Fee Simplistic is a regular post by Martin Tessler, whom after 30 years of commercial fee appraiser-related experience, gets to the bottom of real issues by seeing the both the trees and the forest. He has never been accused of being a man of few words and his commentary can’t be inspired on a specific day of the week. This week, Marty explains the smoke and mirror lending process.
My original commitment to authoring Fee Simplistic was that it would only be written when commentary would be warranted by current events in the real estate market. And so the imploding of the sub-prime mortgage world on investors and the fallout of lenders and borrowers going into default makes it seem that the mortgage market is caving in.
The term “sub-prime” connotes a loan that is related to prime when never the twain ever met or will meet. Reading the individual anecdotes of some of these sub-prime borrowers reflect histories of people who would score exceedingly low in credit ratings; were either fraudulent in reporting income or else their broker was fraudulent in reporting on the borrower’s income and assets; executed sales contracts that had excessive sales prices where the buyer would get a kickback and use the proceeds to pay his first few mortgage payments and/or split some with the seller or broker; and finally broker “sweet talk” lulling the borrower into refinancing where mortgage payments would eventually end up higher than what was previously paid. So what prevailed was a sub-prime lending world comprised of smoke and mirrors if not outright chicanery.

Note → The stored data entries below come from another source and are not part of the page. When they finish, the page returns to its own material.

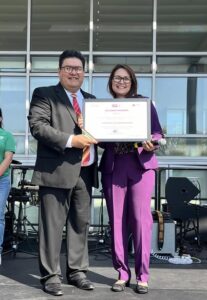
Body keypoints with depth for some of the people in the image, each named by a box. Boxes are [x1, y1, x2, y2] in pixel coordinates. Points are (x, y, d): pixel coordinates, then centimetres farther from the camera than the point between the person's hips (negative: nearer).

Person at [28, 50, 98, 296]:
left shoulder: (91, 100, 20)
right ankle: (50, 276, 9)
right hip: (57, 171, -6)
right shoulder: (44, 94, 1)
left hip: (85, 171, 6)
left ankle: (77, 271, 21)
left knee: (81, 224, 11)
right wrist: (70, 140, -19)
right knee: (52, 225, -1)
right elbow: (37, 126, -12)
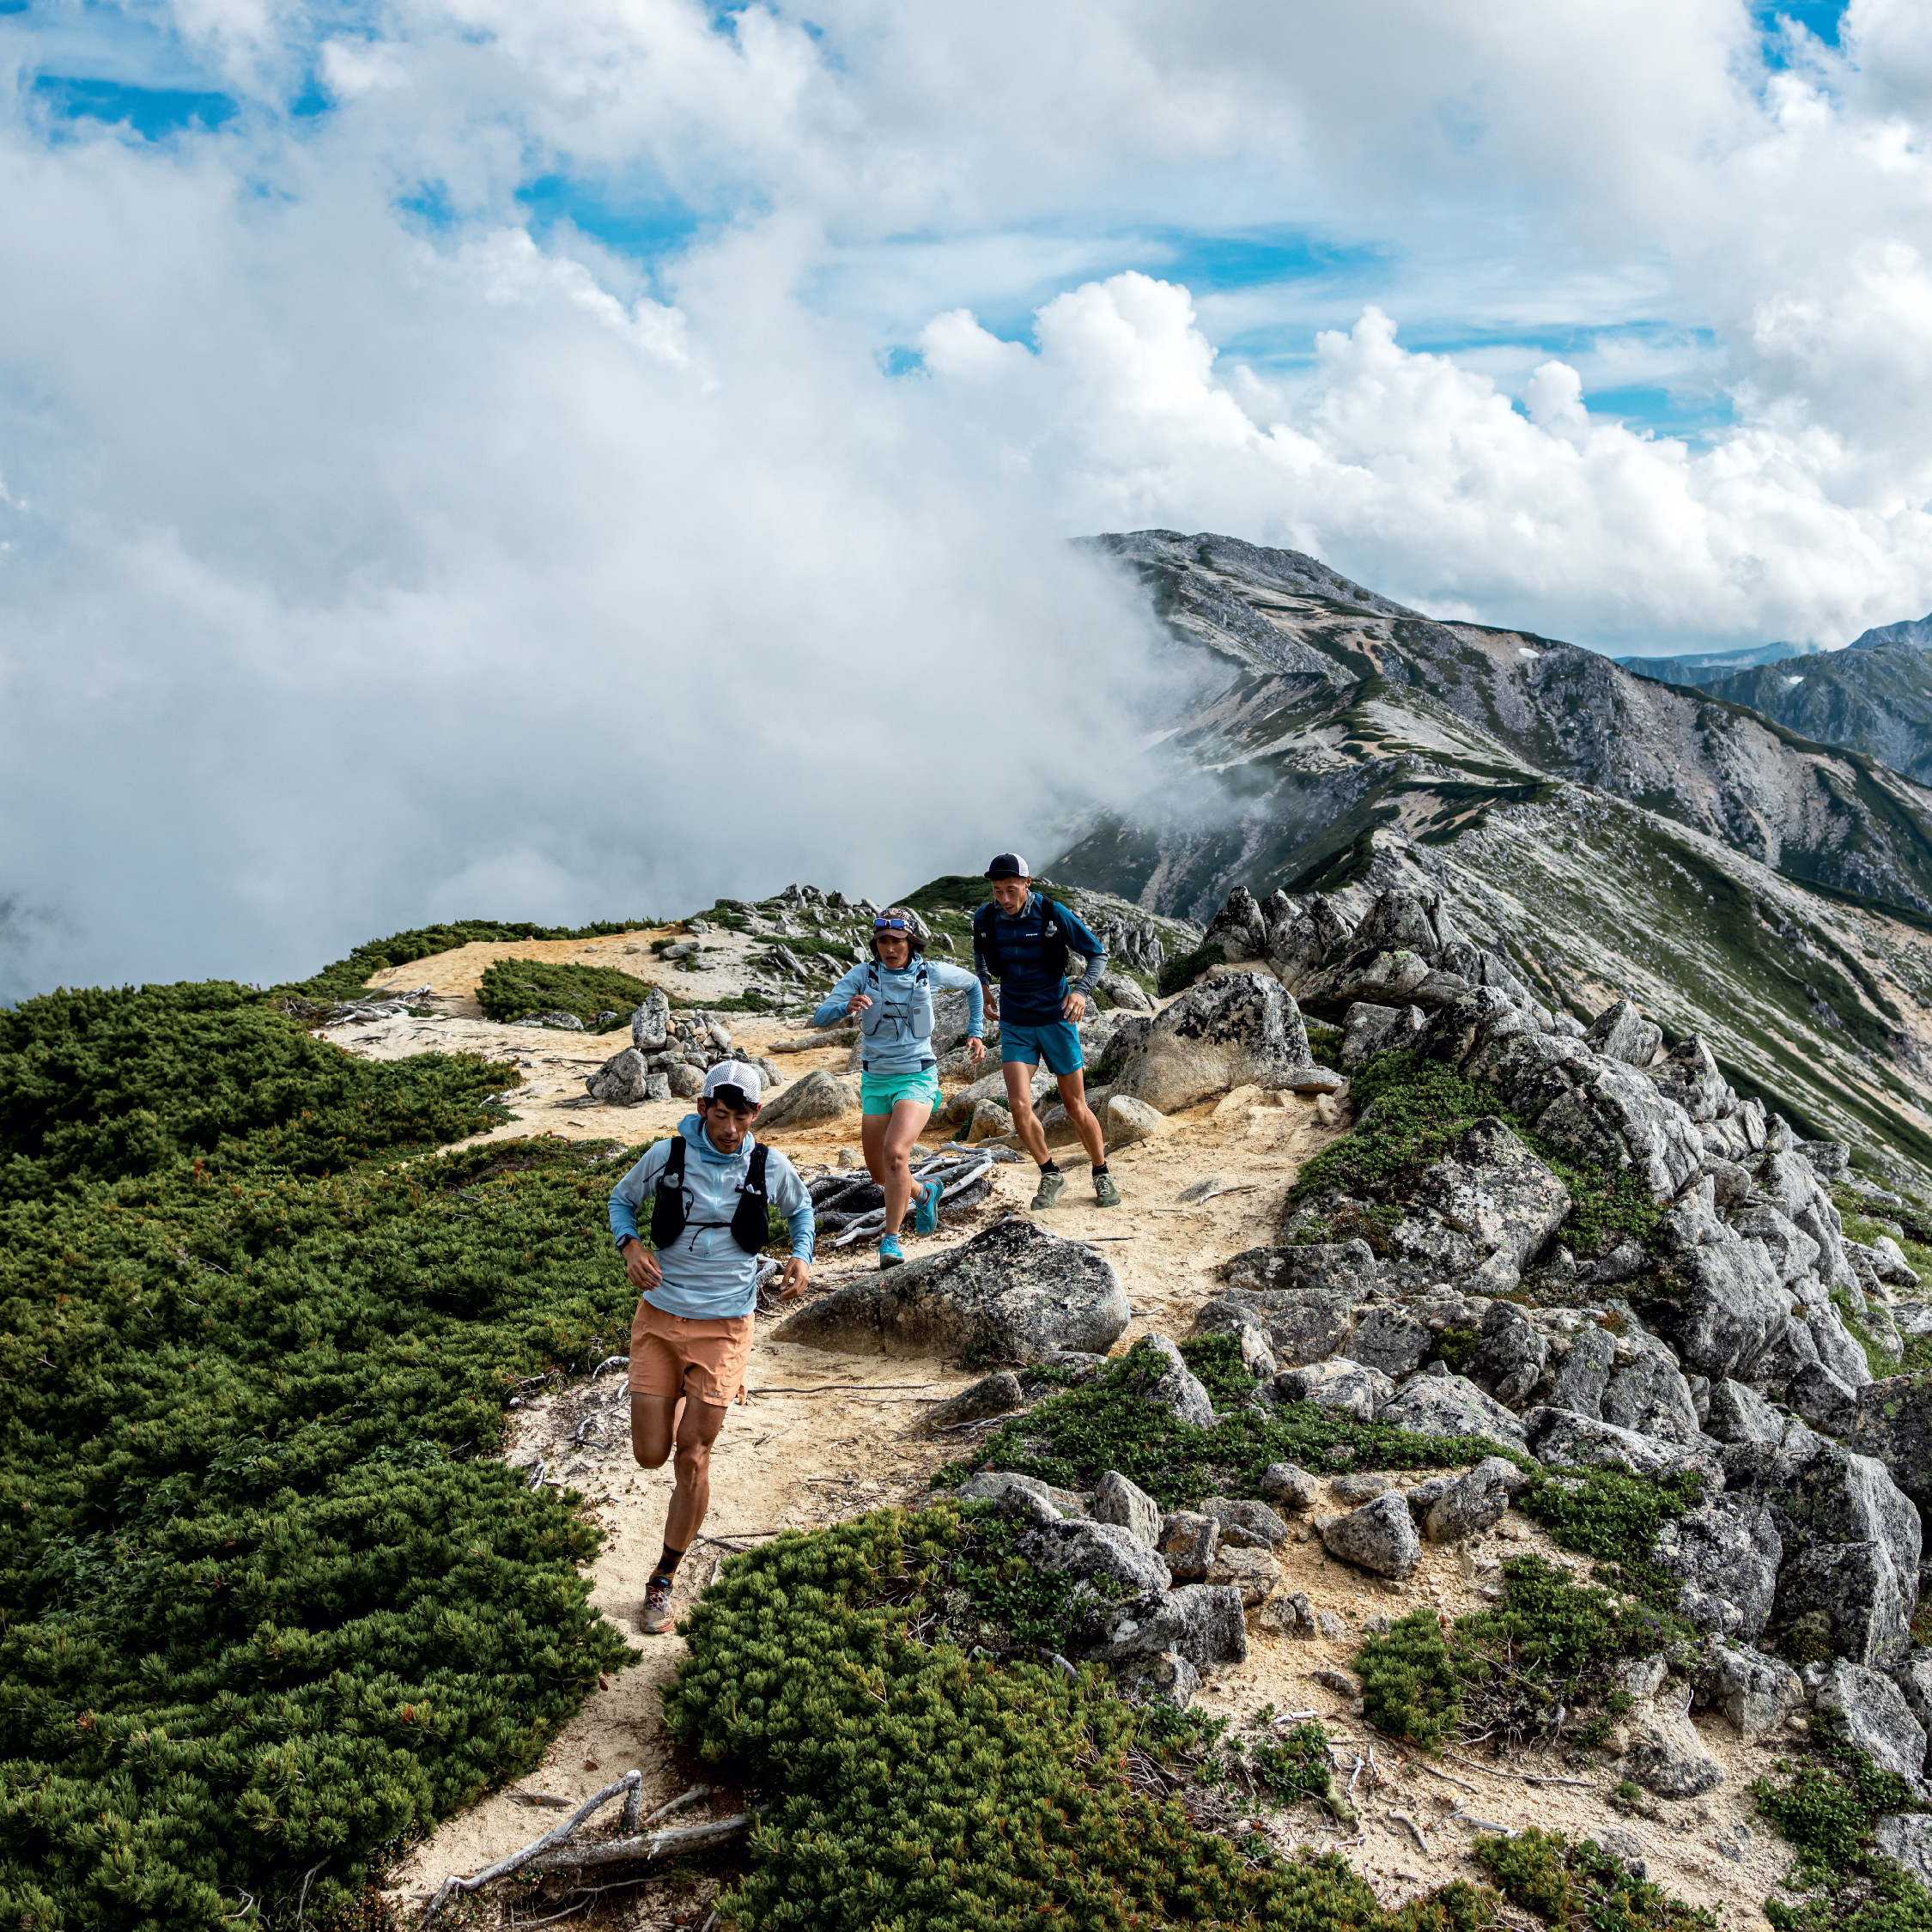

This time, instead of Uncle Sam having to step in with the establishment of an RTC to keep the banking system afloat it appears that the only ones being hurt are those investors who played the high risk game of buying the bonds of the sub-prime CDO’s that were issued by Wall Street. The “invisible hand” of the marketplace so aptly described by Adam Smith is at work in culling out the bad from the good and the risky investment from the prudent one. High risk and high yield vs. low risk and low yield have always governed the marketplace and now is no exception.
It is not a far stretch to remember the principles most of us were brought up on by our parents:
* Don’t play with the bad kids, you’ll get hurt
* Don’t skate on thin ice
* It may look good now but it may give you an upset stomach later
* If it looks too good to be true it probably isn’t
* What makes you think you can get away with it?